Default generic wrappers for multi-device FS operations

On 2011-03-08, at 10:04 AM, Ric Wheeler wrote:
> After seeing some of the feedback and confusion that happened in the fedora community after Josef suggestion that we default to btrfs in an upcoming Fedora release, it became clear to me that many users are incredibly unaware of the common features that we have across file systems today given LVM/device mapper support.
>
> btrfs will make multi-volume/multi-disk operations common place and easy to do, but there is no reason not to do most/all of this today with ext4, xfs, etc on top of lvm.
>
> To make this trivial to do for users, I think that it would be really nice to have a two-level wrappers for things like resize, add a volume, shrink, etc. Similar to the way we have mount or fsck invoke file system specific bits.

I definitely think this makes sense. However, taking a quick look at fsadm,
I don't think it is the right starting point for this work. It is essentially
a single script that is special-casing each filesystem it is touching, which
makes it a maintenance nightmare to add in support for different filesystems.

A better structure is the mkfs.* and fsck.* tools that extend the basic
mkfs/fsck functionality for each new filesystem. That allows new filesystems
to be added without the requirement to modify the upstream fsadm script.
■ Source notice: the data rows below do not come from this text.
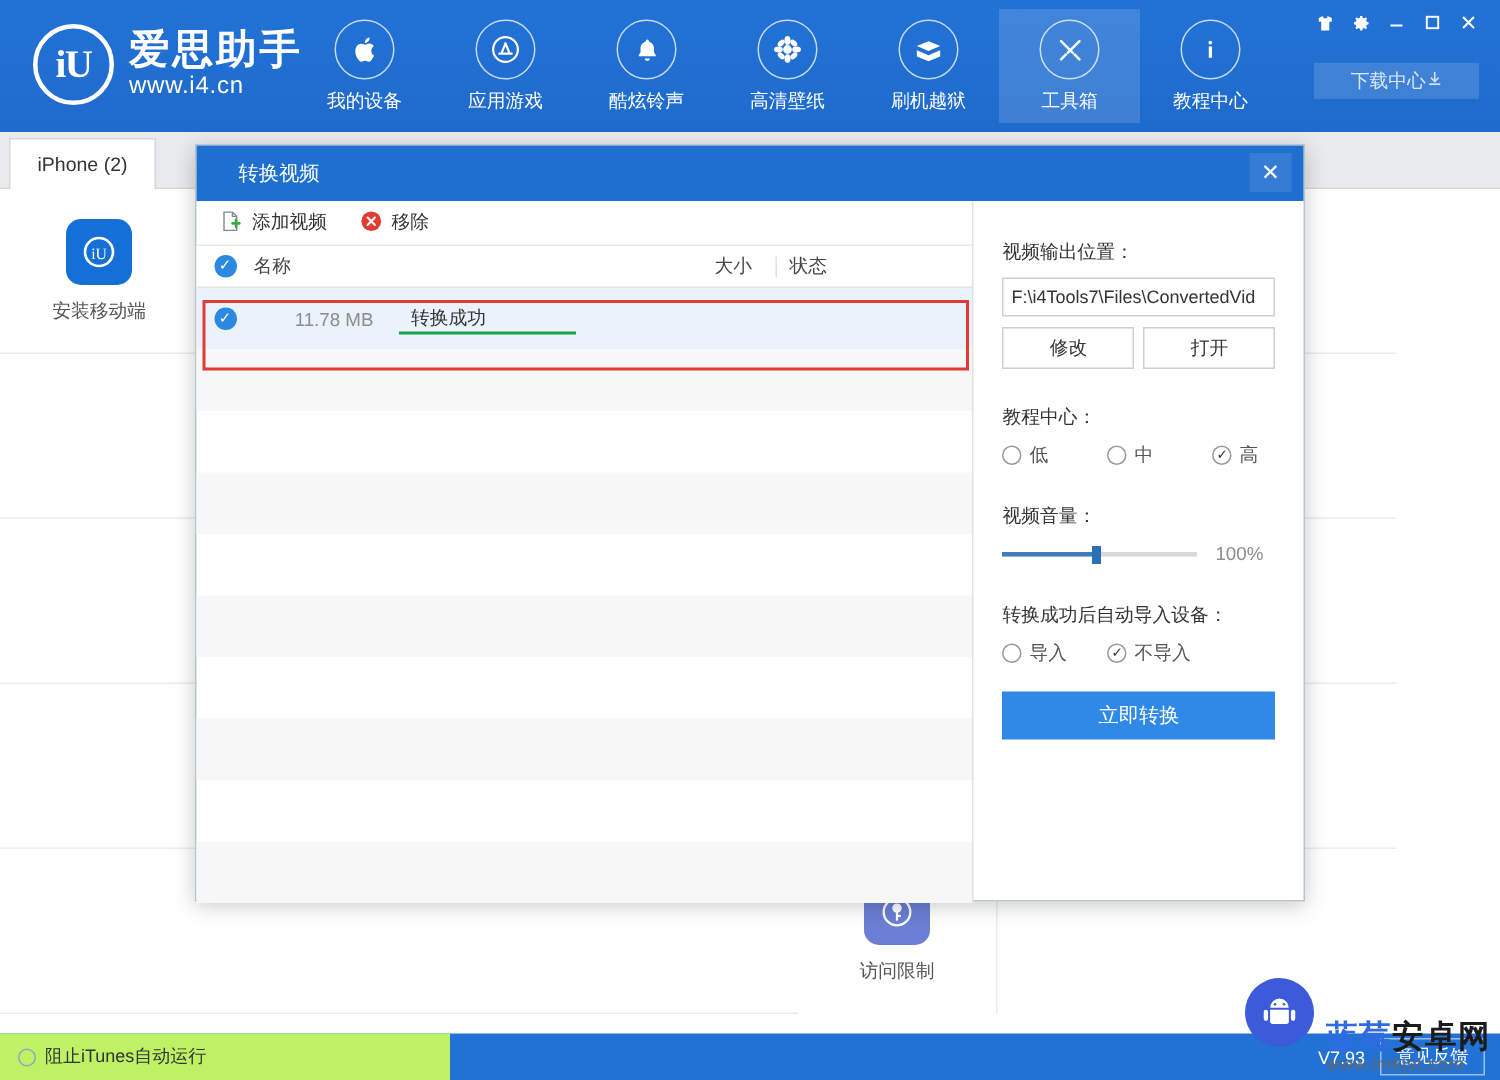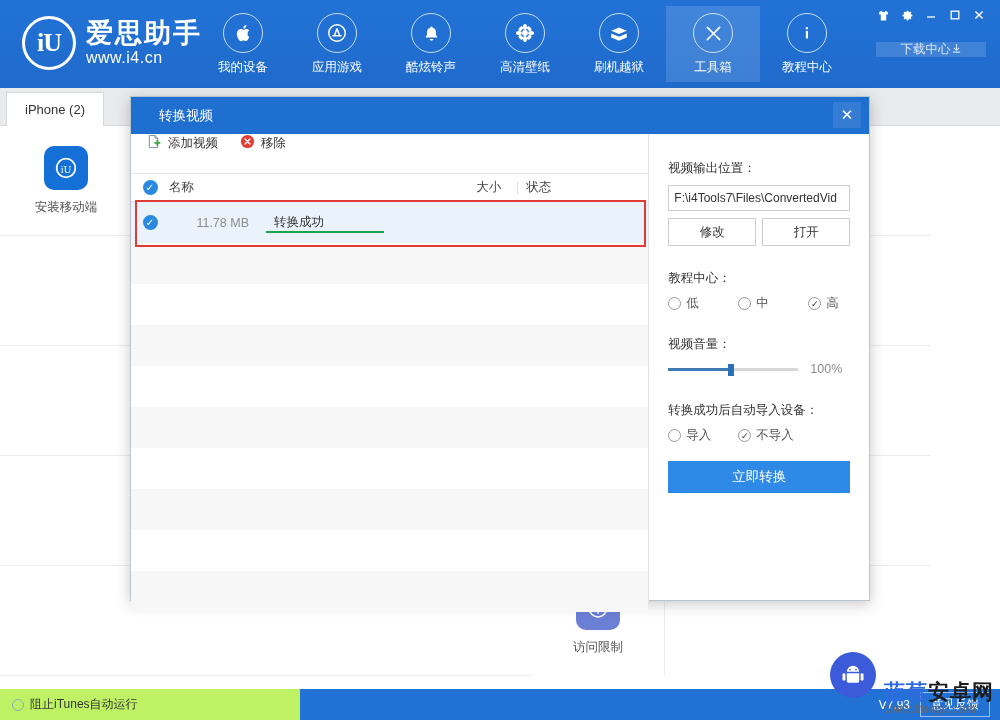--- a/index.html
+++ b/index.html
@@ -64,7 +64,7 @@
   .winbtn svg { display:block; }
   .dlcenter {
     position: absolute; right: 14px; top: 42px;
-    width: 110px; height: 15px;
+    width: 110px; height: 24px;
     background: rgba(255,255,255,0.14);
     color: #dce9f9; font-size: 12.5px;
     display: flex; align-items: center; justify-content: center;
Another tool similar to this that I've been trying to push upstream for some
time is the "lvcheck" script, which is essentially a wrapper for online
filesystem checking. It is currently structured as an extension to the LVM
tools, since it depends on creating a snapshot of an LV and does a check on
the snapshot. If the snapshot is clean the original filesystem is marked
checked as well, which avoids the "slow ext* check on boot" problem, while
still ensuring that periodic filesystem checks will catch latent errors.

It wouldn't be unreasonable to have a new wrapper for online filesystem
checking (e.g. ofsck) or just an extension to fsck that does this in a more
"plug-in" manner like fsck.* does today. It would naturally progress into
real online checking for filesystems that support this (e.g. btrfs, and I
think XFS is going in this direction as well).